▶ **Exercise aim**
In the records that follow, find each line containing "meublé" and copy it.

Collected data

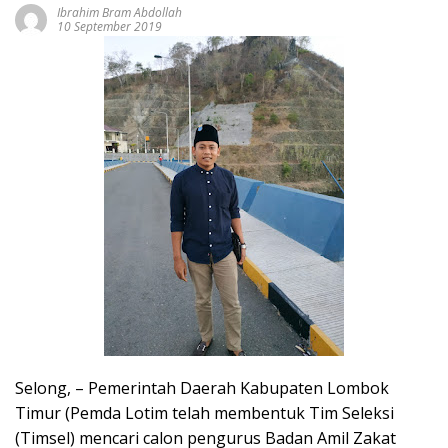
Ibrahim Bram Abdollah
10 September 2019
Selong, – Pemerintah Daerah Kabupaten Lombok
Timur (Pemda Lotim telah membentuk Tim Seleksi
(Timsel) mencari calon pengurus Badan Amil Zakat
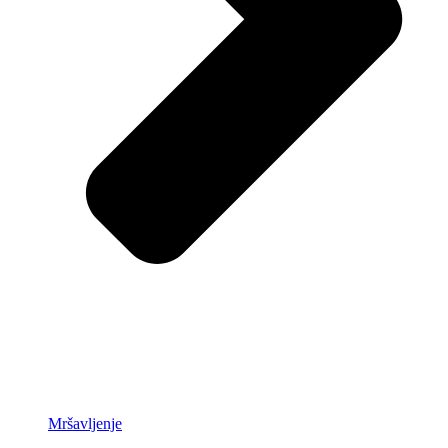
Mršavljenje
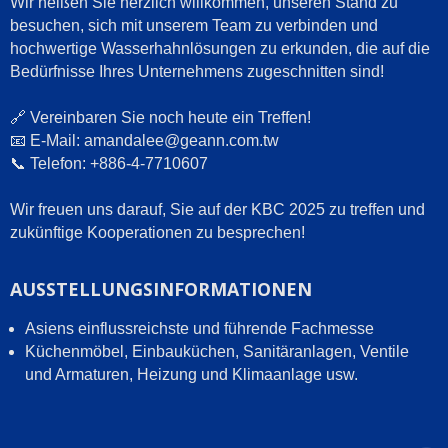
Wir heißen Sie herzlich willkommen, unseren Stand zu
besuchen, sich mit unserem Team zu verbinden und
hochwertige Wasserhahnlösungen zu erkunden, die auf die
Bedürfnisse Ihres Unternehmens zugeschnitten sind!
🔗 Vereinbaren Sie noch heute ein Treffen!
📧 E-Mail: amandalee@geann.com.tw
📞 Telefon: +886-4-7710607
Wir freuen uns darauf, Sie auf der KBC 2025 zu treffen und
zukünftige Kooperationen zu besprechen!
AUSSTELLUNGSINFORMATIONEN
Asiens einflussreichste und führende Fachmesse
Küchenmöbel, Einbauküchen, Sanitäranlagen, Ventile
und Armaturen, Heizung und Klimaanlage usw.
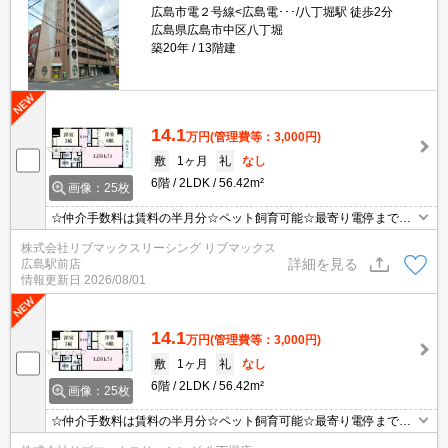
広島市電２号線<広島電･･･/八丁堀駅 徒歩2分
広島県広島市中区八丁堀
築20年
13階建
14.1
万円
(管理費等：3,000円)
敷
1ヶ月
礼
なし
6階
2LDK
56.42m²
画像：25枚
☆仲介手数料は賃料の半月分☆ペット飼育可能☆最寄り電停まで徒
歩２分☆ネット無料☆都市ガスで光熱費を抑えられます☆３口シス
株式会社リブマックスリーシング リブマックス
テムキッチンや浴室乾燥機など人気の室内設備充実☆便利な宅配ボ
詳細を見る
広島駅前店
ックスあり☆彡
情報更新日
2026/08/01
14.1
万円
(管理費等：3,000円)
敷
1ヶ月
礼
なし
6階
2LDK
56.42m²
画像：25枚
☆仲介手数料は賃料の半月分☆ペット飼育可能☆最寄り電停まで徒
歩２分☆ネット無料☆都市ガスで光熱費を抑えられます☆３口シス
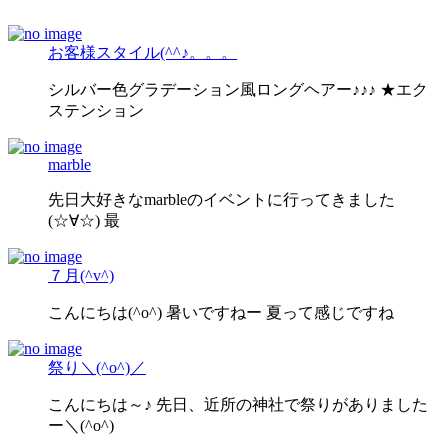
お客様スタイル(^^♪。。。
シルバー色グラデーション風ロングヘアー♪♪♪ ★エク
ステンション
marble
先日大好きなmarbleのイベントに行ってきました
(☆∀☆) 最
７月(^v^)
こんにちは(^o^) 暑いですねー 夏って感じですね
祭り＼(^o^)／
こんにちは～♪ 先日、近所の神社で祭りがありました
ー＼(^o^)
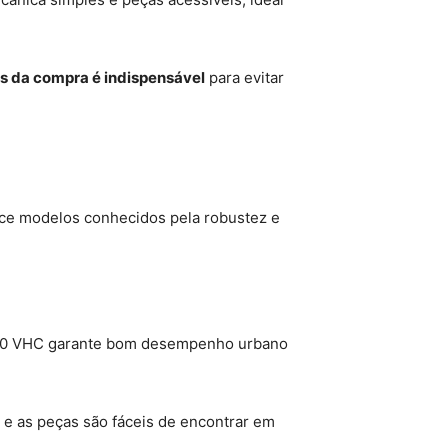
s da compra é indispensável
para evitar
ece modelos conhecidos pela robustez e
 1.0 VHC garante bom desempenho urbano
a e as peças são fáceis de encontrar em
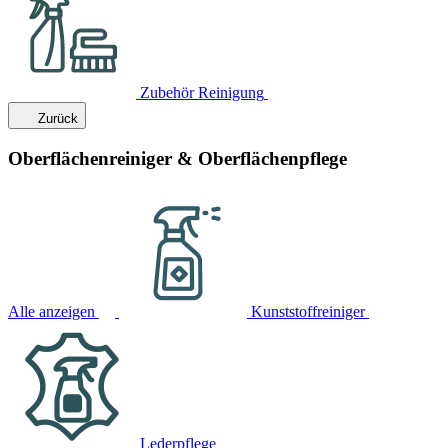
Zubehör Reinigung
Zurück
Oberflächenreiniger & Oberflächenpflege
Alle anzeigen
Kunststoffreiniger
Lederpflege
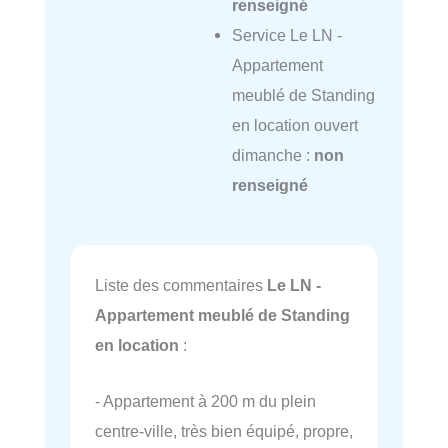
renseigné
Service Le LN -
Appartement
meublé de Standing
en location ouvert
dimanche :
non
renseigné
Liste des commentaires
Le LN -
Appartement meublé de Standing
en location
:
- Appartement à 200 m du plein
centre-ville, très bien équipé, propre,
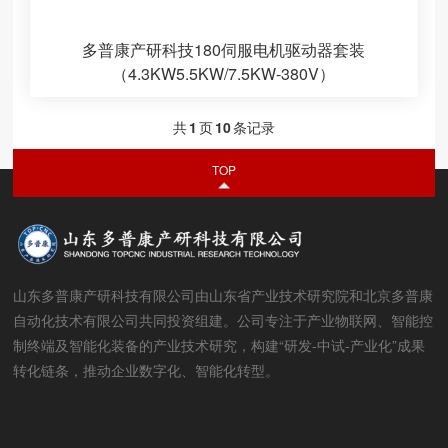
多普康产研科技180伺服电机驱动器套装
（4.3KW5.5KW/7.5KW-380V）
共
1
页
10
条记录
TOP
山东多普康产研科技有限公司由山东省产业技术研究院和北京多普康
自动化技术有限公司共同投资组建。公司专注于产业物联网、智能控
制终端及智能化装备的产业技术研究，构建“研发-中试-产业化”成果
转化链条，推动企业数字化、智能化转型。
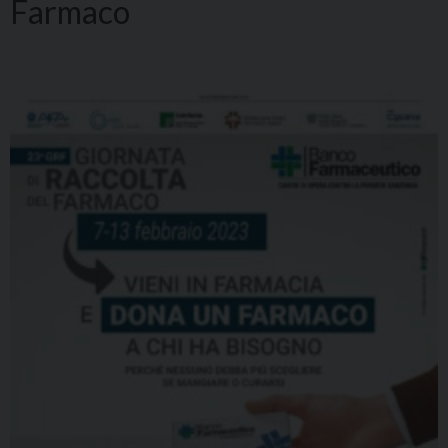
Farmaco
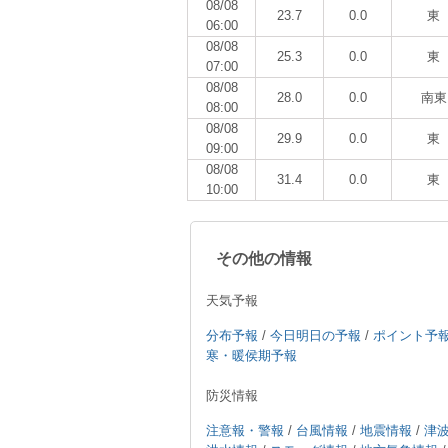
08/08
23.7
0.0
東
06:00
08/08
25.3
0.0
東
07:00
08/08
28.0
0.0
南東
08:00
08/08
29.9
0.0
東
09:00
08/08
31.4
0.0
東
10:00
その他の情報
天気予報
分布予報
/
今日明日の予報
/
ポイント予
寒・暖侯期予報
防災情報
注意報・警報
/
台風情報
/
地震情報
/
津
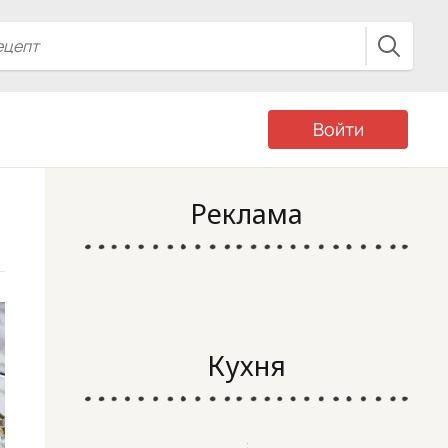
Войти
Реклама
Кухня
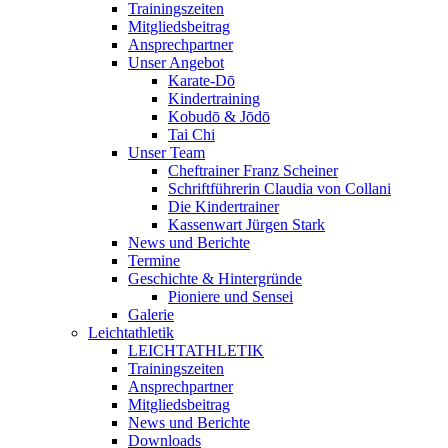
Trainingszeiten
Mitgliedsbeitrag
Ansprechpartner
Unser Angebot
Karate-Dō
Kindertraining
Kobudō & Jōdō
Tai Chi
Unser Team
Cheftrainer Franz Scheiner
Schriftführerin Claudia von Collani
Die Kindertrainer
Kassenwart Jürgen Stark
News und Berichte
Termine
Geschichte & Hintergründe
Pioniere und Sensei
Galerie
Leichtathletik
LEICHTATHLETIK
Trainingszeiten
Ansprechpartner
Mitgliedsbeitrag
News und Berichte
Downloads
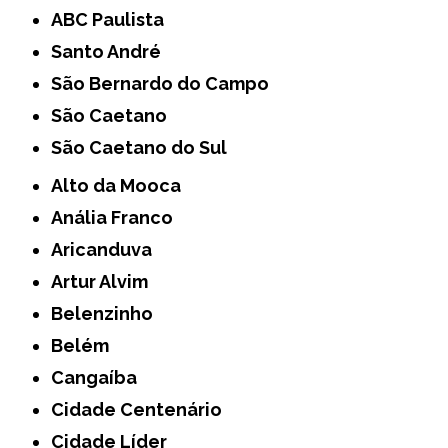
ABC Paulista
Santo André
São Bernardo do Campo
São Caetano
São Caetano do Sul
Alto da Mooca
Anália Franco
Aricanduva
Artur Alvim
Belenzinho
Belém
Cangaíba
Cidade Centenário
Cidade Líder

▶ **Response**
meublé de Standing
Appartement meublé de Standing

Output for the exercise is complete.